**Items from a data source**:
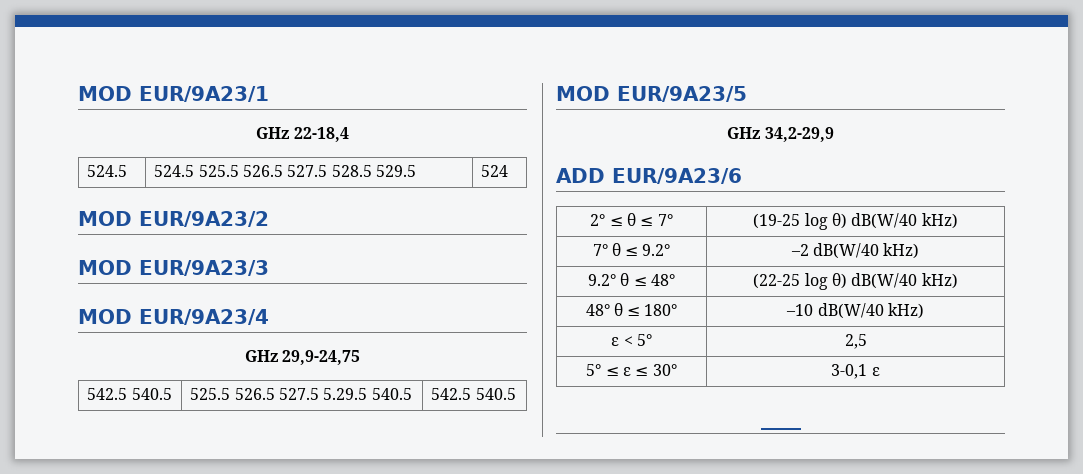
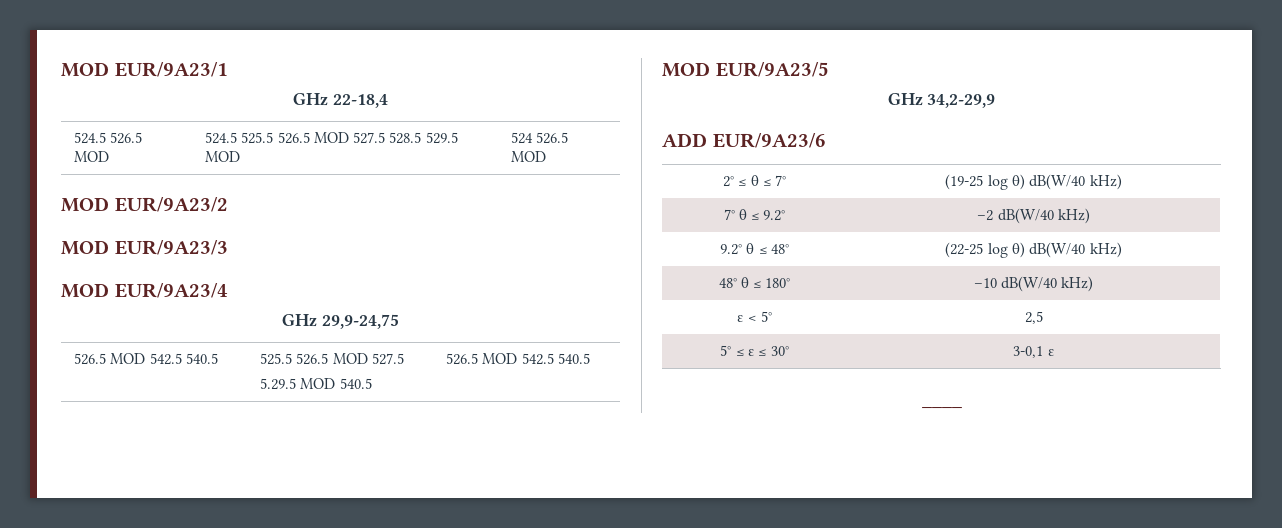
(128, 171) none -> [110,132,143,144] [73,151,109,162] 526.5 MOD
(283, 171) none -> [313,132,349,143] MOD
(416, 171) none -> [204,151,240,162] MOD
(509, 171) none -> [536,132,569,144] [510,151,546,162] 526.5 MOD
(361, 357) none -> [73,353,146,365] 526.5 MOD
[278,388,412,400] 527.5 5.29.5 540.5 | -> [332,353,404,365] [259,378,372,390] [445,353,518,365] MOD 527.5 // 5.29.5 MOD 540.5 | 526.5 MOD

**INSTRUCTIONS TO FOLLOW**:
Repeat, without change, each line of the data above from the one that contains "(361, 357) none -> [73,353,146,365] 526.5 MOD" through the final line, counting both.

**WORKED SOLUTION**:
(361, 357) none -> [73,353,146,365] 526.5 MOD
[278,388,412,400] 527.5 5.29.5 540.5 | -> [332,353,404,365] [259,378,372,390] [445,353,518,365] MOD 527.5 // 5.29.5 MOD 540.5 | 526.5 MOD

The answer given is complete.